In your shoes I would use Excel per the package directions for a source of carbon and forget the CO2. That lets you also forget about doing something with the filter to stop the loss of CO2. Excel can get expensive for larger tanks, but for yours it shouldn't be too bad.

I wouldn't worry about testing for phosphates or nitrates. The plants will use up whatever is in the tap water pretty quickly, and if they are growing well, they will use up the 10 to 20 ppm of added nitrates and the 1 to 2 ppm added phosphates too. If you go get too much in there, no harm, just do weekly 50% water changes and forget about that worry too. Use the fertilator above to figure out how much of each nutrient to add, then just enjoy the plants. That's the goal of the estimative index method of fertilizing.


----------



## Robert Hudson (Feb 5, 2004)

> but the anachris actually has calcium deposits on the leaves. I searched the board and the internet, and it looks like that's a sign of a CO2 defiency


Well that is likely because you have very hard water, high pH, and no C02 in the water. The more C02 you add to the water, the lower your pH goes. That is how you can tell if the Hagen is working and how much C02 is in the water. At 8.2 pH, you have virtually 0 C02. I don't think I would put two Hagens on a 29 gallon tank. Get it working first, and see how much it lowers the pH. You can try Excel if you want, but to me it is a waste of money, and since it is not actual C02, there is not way to measure its affect. It will not lower the pH or provide you any way to see if you are reaching the optimum level that gas givews you.

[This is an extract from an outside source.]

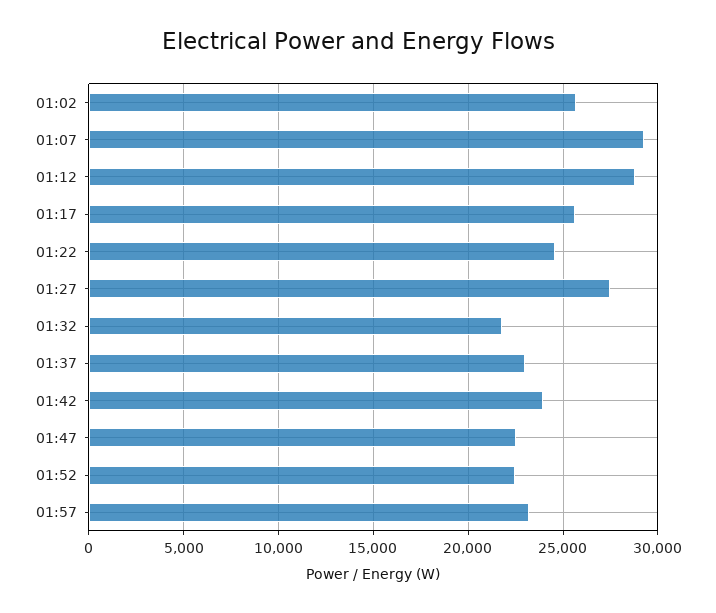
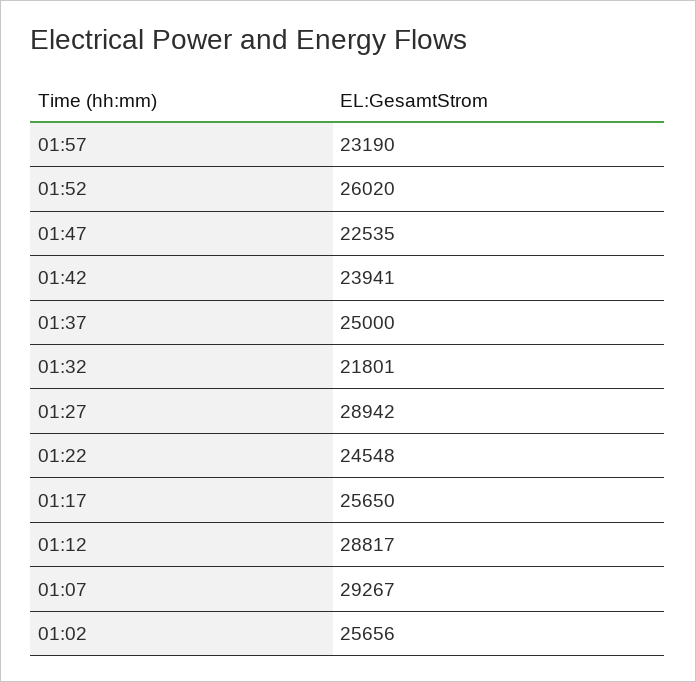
01:27: 27500 -> 28942
01:37: 23000 -> 25000
01:52: 22500 -> 26020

You do not have enough plant mass for plants to have much of an affect on water quality, or to use much nitrate. You need a lot more stem plants. Hornwort is a floating plant that never grows roots. It grows fairly fast, but as a floating plant will block light to the plants below. Load up on Wisteria, Ludwigia, Bacopa and other easy to grow stems: what I call algae busters.


----------